Unnamed: 0_level_0,condition,paired_trial
Unnamed: 0_level_1,<chr>,<chr>
DNA1,DNA,trial1
DNA2,DNA,trial2
RNA1,RNA,trial1
RNA2,RNA,trial2


“some variables in design formula are characters, converting to factors”


In [5]:
#Perform differential analysis and extract results. 

#info to make parallel
library(BiocParallel)
register(MulticoreParam(4))

#differential expression analysis. Use local. I tried all three, mean has a poor fit and parametric defaults to local anyway. 
dds <- DESeq(dds, fitType="local", parallel=TRUE, BPPARAM=MulticoreParam(4))

#Extract results: RNA/DNA. lfcShrink with apeglm. 
res <- lfcShrink(dds, coef="condition_RNA_vs_DNA", type="apeglm", parallel=TRUE, BPPARAM=MulticoreParam(4)) 

#Convert to df and add Bin_ID column from rownames. 
res_df <- as.data.frame(res) %>% rownames_to_column(var = "Bin_ID")

estimating size factors

estimating dispersions

gene-wise dispersion estimates: 4 workers

mean-dispersion relationship

final dispersion estimates, fitting model and testing: 4 workers

using 'apeglm' for LFC shrinkage. If used in published research, please cite:
    Zhu, A., Ibrahim, J.G., Love, M.I. (2018) Heavy-tailed prior distributions for
    sequence count data: removing the noise and preserving large differences.
    Bioinformatics. https://doi.org/10.1093/bioinformatics/bty895



In [7]:
#Extract and save active & silent bins. 

#Obtain active bins using the following filters: padj < 0.1 and l2fc > 0. 
active <- filter(res_df, padj < 0.1) %>% filter(log2FoldChange > 0) 
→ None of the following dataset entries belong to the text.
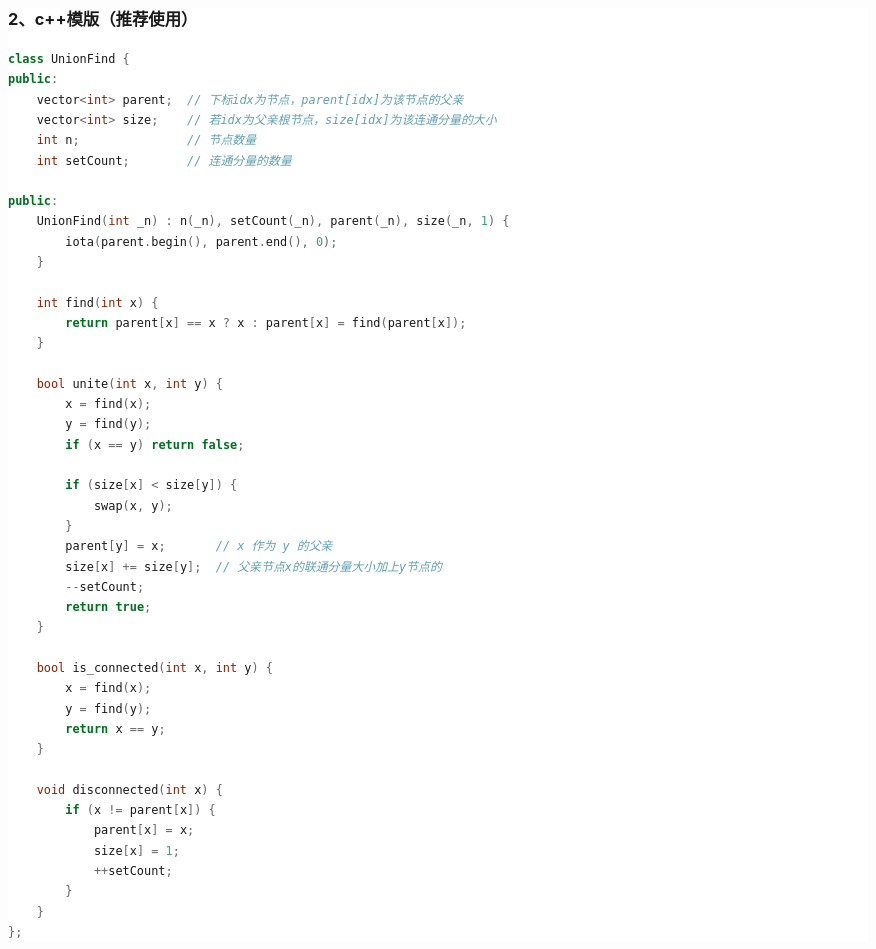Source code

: ### 2、c++模版（推荐使用）

```c++
class UnionFind {
public:
    vector<int> parent;  // 下标idx为节点，parent[idx]为该节点的父亲
    vector<int> size;    // 若idx为父亲根节点，size[idx]为该连通分量的大小
    int n;               // 节点数量
    int setCount;        // 连通分量的数量

public:
    UnionFind(int _n) : n(_n), setCount(_n), parent(_n), size(_n, 1) {
        iota(parent.begin(), parent.end(), 0);
    }

    int find(int x) {
        return parent[x] == x ? x : parent[x] = find(parent[x]);
    }

    bool unite(int x, int y) {
        x = find(x);
        y = find(y);
        if (x == y) return false;

        if (size[x] < size[y]) {
            swap(x, y);
        }
        parent[y] = x;       // x 作为 y 的父亲
        size[x] += size[y];  // 父亲节点x的联通分量大小加上y节点的
        --setCount;
        return true;
    }

    bool is_connected(int x, int y) {
        x = find(x);
        y = find(y);
        return x == y;
    }

    void disconnected(int x) {
        if (x != parent[x]) {
            parent[x] = x;
            size[x] = 1;
            ++setCount;
        }
    }
};
```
#Add positional information back by joining with cts_df. Then format to bed (log2Fc as score) and sort by position.  
active_bed <- left_join(active, cts_df, by = c("Bin_ID" = "Bin_ID"), keep = FALSE) %>% 
           dplyr::select(Chr, Start, End, Bin_ID, log2FoldChange, Strand) %>% 
           dplyr::arrange(Chr, Start, End)

#Obtain silent bins using the following filters: padj < 0.1 and l2fc < 0. 
silent <- filter(res_df, padj < 0.1) %>% filter(log2FoldChange < 0) 

#Add positional information back by joining with cts_df. Then format to bed (log2Fc as score) and sort by position.  
silent_bed <- left_join(silent, cts_df, by = c("Bin_ID" = "Bin_ID"), keep = FALSE) %>% 
           dplyr::select(Chr, Start, End, Bin_ID, log2FoldChange, Strand) %>% 
           dplyr::arrange(Chr, Start, End)

#Save active and silent bed files. 
write_tsv(active_bed, paste0(dir, "/data/activity/individual/DESeq2_results/bin-method/GM12878inGM12878_active_0.1padj_50-bin_paired.bed"), col_names = FALSE)
write_tsv(silent_bed, paste0(dir, "/data/activity/individual/DESeq2_results/bin-method/GM12878inGM12878_silent_0.1padj_50-bin_paired.bed"), col_names = FALSE)

In [1]:
DATA_DIR='/data/hodges_lab/ATAC-STARR_V2/data/activity/individual/DESeq2_results/bin-method'

module restore tools

bedtools merge -c 5 -o mean -i ${DATA_DIR}/GM12878inGM12878_active_0.1padj_50-bin_paired.bed | wc -l 
bedtools merge -c 5 -o mean -i ${DATA_DIR}/GM12878inGM12878_silent_0.1padj_50-bin_paired.bed | wc -l 

Restoring modules from user's tools
7050
16249


# Summary

This actually resulted in fewer regions called as active. This seems like a dead end.